- PROBLEM TO WORK ON
Extract the lines from the first line of the records below through the line containing "is a histology", inclusive, and reproduce them exactly as written.

[Collected data entries]
^^^^

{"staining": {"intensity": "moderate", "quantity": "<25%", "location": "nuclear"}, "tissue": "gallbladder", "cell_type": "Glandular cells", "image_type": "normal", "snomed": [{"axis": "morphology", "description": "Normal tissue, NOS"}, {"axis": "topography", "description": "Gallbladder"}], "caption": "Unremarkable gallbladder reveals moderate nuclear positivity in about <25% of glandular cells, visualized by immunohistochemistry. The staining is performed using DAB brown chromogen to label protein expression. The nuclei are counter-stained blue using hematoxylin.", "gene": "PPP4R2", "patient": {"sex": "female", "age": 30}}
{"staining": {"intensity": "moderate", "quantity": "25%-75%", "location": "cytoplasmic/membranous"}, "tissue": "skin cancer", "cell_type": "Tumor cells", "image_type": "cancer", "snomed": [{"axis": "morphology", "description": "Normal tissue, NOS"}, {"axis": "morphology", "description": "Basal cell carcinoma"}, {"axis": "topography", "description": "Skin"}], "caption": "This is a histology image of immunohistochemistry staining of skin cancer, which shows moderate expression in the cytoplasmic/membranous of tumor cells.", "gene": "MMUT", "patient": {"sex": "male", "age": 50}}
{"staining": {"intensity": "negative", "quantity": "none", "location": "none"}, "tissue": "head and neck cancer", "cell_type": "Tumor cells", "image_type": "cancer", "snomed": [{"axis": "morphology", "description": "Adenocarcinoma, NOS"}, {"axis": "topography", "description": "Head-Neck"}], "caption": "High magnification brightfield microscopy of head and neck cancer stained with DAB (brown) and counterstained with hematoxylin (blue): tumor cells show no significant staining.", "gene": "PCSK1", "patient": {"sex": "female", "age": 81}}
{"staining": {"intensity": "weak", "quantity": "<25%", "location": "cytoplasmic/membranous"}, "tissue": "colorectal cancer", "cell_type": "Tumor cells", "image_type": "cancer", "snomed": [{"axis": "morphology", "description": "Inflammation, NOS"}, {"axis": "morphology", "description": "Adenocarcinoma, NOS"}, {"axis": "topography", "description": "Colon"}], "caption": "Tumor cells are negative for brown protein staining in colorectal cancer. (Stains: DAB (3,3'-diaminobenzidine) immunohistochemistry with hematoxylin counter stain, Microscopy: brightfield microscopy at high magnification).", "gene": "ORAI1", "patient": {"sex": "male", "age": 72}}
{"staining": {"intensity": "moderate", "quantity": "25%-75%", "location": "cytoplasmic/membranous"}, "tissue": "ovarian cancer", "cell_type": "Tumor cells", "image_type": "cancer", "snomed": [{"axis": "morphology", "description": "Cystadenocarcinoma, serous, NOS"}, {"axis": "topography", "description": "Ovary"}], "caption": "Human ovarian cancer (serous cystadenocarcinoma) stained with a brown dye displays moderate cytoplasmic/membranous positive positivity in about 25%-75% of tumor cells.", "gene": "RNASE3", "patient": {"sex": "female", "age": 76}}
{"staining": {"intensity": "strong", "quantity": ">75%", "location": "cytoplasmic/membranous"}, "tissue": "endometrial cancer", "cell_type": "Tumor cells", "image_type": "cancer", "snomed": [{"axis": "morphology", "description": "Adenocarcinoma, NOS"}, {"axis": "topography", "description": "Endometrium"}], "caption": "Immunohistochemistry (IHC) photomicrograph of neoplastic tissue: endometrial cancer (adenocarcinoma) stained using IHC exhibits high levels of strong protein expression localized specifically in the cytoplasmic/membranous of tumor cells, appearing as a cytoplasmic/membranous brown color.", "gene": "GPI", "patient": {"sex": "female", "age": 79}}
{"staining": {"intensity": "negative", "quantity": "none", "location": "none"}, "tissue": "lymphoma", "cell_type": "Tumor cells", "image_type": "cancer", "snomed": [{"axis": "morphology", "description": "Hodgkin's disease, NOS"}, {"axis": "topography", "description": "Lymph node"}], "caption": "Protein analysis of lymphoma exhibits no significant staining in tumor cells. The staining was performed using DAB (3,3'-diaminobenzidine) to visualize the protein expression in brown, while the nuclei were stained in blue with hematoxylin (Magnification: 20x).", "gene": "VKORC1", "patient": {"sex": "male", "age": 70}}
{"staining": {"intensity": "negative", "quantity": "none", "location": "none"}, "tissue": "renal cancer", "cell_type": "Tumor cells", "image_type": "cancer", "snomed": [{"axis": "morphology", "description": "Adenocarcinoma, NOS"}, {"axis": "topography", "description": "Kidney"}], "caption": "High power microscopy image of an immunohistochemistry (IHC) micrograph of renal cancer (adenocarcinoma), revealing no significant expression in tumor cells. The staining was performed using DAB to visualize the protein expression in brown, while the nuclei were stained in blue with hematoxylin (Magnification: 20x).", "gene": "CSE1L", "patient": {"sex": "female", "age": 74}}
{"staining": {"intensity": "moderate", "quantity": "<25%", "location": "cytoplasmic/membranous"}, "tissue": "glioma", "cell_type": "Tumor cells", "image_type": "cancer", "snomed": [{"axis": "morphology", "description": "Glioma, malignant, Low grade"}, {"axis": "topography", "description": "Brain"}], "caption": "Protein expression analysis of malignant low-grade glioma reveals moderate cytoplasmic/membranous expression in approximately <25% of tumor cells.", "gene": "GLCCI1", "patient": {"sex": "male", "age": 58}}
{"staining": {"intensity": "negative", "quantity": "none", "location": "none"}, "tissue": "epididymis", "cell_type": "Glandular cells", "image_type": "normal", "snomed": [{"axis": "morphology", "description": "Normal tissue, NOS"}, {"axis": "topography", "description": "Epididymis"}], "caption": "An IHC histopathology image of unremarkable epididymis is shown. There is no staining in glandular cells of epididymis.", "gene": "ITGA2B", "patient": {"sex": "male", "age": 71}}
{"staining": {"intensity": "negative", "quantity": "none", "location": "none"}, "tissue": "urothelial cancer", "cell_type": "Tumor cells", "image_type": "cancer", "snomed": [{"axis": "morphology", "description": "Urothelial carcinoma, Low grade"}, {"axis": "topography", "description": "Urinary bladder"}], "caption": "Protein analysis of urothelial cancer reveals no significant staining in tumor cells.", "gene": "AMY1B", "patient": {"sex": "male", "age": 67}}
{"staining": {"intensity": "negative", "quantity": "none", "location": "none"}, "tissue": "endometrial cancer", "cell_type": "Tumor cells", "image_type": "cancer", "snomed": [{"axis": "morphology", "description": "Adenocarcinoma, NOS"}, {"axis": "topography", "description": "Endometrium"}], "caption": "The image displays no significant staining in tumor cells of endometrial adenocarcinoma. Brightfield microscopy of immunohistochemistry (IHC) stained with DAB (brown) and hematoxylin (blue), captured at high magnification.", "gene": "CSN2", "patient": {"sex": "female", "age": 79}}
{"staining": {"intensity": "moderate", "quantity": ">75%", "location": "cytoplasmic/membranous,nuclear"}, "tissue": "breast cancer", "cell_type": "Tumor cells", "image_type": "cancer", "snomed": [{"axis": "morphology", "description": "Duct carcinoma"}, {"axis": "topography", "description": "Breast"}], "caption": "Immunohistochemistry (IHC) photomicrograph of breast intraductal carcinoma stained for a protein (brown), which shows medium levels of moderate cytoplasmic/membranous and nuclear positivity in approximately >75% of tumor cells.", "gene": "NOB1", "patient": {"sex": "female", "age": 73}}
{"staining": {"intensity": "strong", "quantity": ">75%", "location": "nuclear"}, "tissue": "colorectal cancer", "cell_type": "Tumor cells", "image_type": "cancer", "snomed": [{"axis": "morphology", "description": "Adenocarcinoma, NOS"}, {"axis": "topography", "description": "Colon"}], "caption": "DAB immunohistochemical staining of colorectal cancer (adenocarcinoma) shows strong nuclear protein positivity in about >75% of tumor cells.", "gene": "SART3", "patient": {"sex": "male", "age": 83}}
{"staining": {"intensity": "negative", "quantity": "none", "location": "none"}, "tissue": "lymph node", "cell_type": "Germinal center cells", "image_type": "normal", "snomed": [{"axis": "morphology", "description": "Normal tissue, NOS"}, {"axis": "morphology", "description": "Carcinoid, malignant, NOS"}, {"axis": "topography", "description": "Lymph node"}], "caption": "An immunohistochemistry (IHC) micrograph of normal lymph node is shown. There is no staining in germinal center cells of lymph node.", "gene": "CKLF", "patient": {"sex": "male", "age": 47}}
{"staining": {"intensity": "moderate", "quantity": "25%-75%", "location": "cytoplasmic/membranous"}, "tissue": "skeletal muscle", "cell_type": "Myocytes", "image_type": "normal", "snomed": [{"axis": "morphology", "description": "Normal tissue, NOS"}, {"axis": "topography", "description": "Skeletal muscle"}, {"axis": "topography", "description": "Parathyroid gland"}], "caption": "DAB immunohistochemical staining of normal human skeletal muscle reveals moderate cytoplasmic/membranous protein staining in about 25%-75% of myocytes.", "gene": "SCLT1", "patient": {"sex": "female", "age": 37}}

^^^^

- FINISHED EXERCISE
{"staining": {"intensity": "moderate", "quantity": "<25%", "location": "nuclear"}, "tissue": "gallbladder", "cell_type": "Glandular cells", "image_type": "normal", "snomed": [{"axis": "morphology", "description": "Normal tissue, NOS"}, {"axis": "topography", "description": "Gallbladder"}], "caption": "Unremarkable gallbladder reveals moderate nuclear positivity in about <25% of glandular cells, visualized by immunohistochemistry. The staining is performed using DAB brown chromogen to label protein expression. The nuclei are counter-stained blue using hematoxylin.", "gene": "PPP4R2", "patient": {"sex": "female", "age": 30}}
{"staining": {"intensity": "moderate", "quantity": "25%-75%", "location": "cytoplasmic/membranous"}, "tissue": "skin cancer", "cell_type": "Tumor cells", "image_type": "cancer", "snomed": [{"axis": "morphology", "description": "Normal tissue, NOS"}, {"axis": "morphology", "description": "Basal cell carcinoma"}, {"axis": "topography", "description": "Skin"}], "caption": "This is a histology image of immunohistochemistry staining of skin cancer, which shows moderate expression in the cytoplasmic/membranous of tumor cells.", "gene": "MMUT", "patient": {"sex": "male", "age": 50}}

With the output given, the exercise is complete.